▶ [WHAT IS BEING ASKED]: Filter these entries down to lines holding "assets".

-----

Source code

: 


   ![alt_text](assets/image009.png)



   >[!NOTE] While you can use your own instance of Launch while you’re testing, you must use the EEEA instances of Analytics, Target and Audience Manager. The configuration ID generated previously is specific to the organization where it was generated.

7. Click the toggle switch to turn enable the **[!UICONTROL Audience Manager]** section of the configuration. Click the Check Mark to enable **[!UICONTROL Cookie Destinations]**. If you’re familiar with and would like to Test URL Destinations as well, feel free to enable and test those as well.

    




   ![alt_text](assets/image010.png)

-----

▶ [EXERCISE OUTPUT]:
   ![alt_text](assets/image009.png)
   ![alt_text](assets/image010.png)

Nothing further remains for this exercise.